The Delhi government decided on Monday to reopen primary classes from November 9 and revoke the order requiring 50 percent of its employees to work from home in view of improvements in the city's air quality over the last two days.
However, Delhi Environment Minister Gopal Rai told a press conference that the operation of BS-III and BS-IV diesel four-wheelers in the national capital will continue to be banned under Phase 3 of the Plan. Graded Action Plan (GRAP).
The plan is a set of air pollution control measures to be followed in and around Delhi depending on the severity of the situation.
The Transportation Department said, in order, the pollution
"There has been a rapid improvement in the air pollution situation in Delhi and agricultural fires have also subsided.

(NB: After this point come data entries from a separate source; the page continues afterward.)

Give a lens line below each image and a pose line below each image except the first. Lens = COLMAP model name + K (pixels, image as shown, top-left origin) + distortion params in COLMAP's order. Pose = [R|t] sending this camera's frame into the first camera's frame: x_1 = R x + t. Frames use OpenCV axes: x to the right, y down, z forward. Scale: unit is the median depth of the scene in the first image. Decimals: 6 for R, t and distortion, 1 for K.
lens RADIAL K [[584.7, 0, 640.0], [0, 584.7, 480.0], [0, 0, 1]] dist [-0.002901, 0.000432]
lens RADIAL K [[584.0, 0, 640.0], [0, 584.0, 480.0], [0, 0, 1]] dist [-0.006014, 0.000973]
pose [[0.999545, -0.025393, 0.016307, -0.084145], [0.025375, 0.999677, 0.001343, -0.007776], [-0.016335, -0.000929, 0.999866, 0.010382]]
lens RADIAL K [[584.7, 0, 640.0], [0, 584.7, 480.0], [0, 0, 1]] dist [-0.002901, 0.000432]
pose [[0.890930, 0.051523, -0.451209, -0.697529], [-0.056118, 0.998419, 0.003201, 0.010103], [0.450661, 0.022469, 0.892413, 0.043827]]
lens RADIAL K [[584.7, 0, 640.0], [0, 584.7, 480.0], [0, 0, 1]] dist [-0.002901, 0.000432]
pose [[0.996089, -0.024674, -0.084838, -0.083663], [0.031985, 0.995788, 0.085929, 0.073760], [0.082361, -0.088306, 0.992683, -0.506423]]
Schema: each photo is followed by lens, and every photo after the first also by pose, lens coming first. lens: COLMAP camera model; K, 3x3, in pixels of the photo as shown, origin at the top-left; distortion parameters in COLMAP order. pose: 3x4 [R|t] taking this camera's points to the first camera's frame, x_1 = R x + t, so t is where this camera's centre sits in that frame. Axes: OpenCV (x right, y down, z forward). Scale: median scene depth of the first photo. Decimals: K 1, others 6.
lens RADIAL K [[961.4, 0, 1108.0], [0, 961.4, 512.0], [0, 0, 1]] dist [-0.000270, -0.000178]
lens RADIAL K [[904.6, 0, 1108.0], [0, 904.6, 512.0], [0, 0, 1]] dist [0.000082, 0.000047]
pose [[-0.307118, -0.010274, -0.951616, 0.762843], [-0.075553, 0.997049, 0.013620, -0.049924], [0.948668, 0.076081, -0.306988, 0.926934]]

Therefore, it was decided to reopen primary schools from November 9 and abolish the order requiring 50 percent percent of government employees work from home.” said the minister.
School principals have welcomed the Delhi government's decision to restart primary school from Wednesday, although environmentalists have warned of " knee-jerk reactions".
"The education system in general has already been disrupted during the (COVID-19) pandemic which has caused prolonged school closures in the country. Teachers and students have embraced the shift from offline to online mode," he said. Alka Kapoor, director of Modern Public School at Shalimar Bagh.
Minister Ray said that the restrictions under the third phase of the GPA would remain in place. He said that private construction and demolition work would remain prohibited in Delhi.
Rai added that an additional 500 buses will be operated in the capital as part of the " Paryavaran Bus Sewa" campaign to bolster public transport.
As Delhi's air pollution declines, the Commission for Air Quality Management (CAQM) ordered authorities on Sunday to lift the ban on crossing non-BS light diesel vehicles. VI in the region and the entry of trucks to the national capital imposed in Phase 4 of the GRAP.
It also banned construction work on public projects like roads, bridges, power transmission and pipelines in Delhi NCR.
The Commission for Total Quality Management (CAQM) was ordered to recommend the restrictions on Thursday.
Delhi's air quality was recorded in a very bad category for the third consecutive day on Monday, forecast agencies said, but it is likely to deteriorate further in the coming days due to poor weather conditions.
The 24-hour air quality index in the capital worsened from 339 on Sunday to 354 on Monday. They were 381 on Saturday.
GRAP classifies Delhi-NCR's air quality into four different stages: Stage 1 - 'Poor' (AQI 201-300); Stage 2 - " very poor" (AQI 301-400); Stage 3 - " severe" (AQI 401-450); and stage 4 - " severe plus" (AQI > 450).
Agricultural fires picked up in Punjab with 2,487 incidents reported on Monday compared to 599 the day before.
However, its share of PM2.5 pollution in Delhi fell from 18 percent on Sunday to 14 percent on Monday, according to data from the Indian Institute of Agricultural Research and SAFAR, a forecasting agency of the Union Ministry of Earth Sciences.
Smoke from agricultural fires are carried into the National Capital Region by transport-level winds that blow in the two lowest layers of the atmosphere: the troposphere and the stratosphere.
However, the restrictions will remain in phases 1 to 3 of the Global Action Plan.
High levels of pollution prompted the Delhi government to announce additional measures on Friday, including closing primary schools from Saturday and working from home for 50 percent of its staff.
According to an analysis last year by the Delhi Pollution Control Commission, people in the national capital breathe the worst air between November 1 and 15, when straw burning peaks and winter.
The Air Quality Index (AQLI) released by the Energy Policy Institute at the University of Chicago in June showed that Delhi residents could lose 10 years of life expectancy due to poor air quality.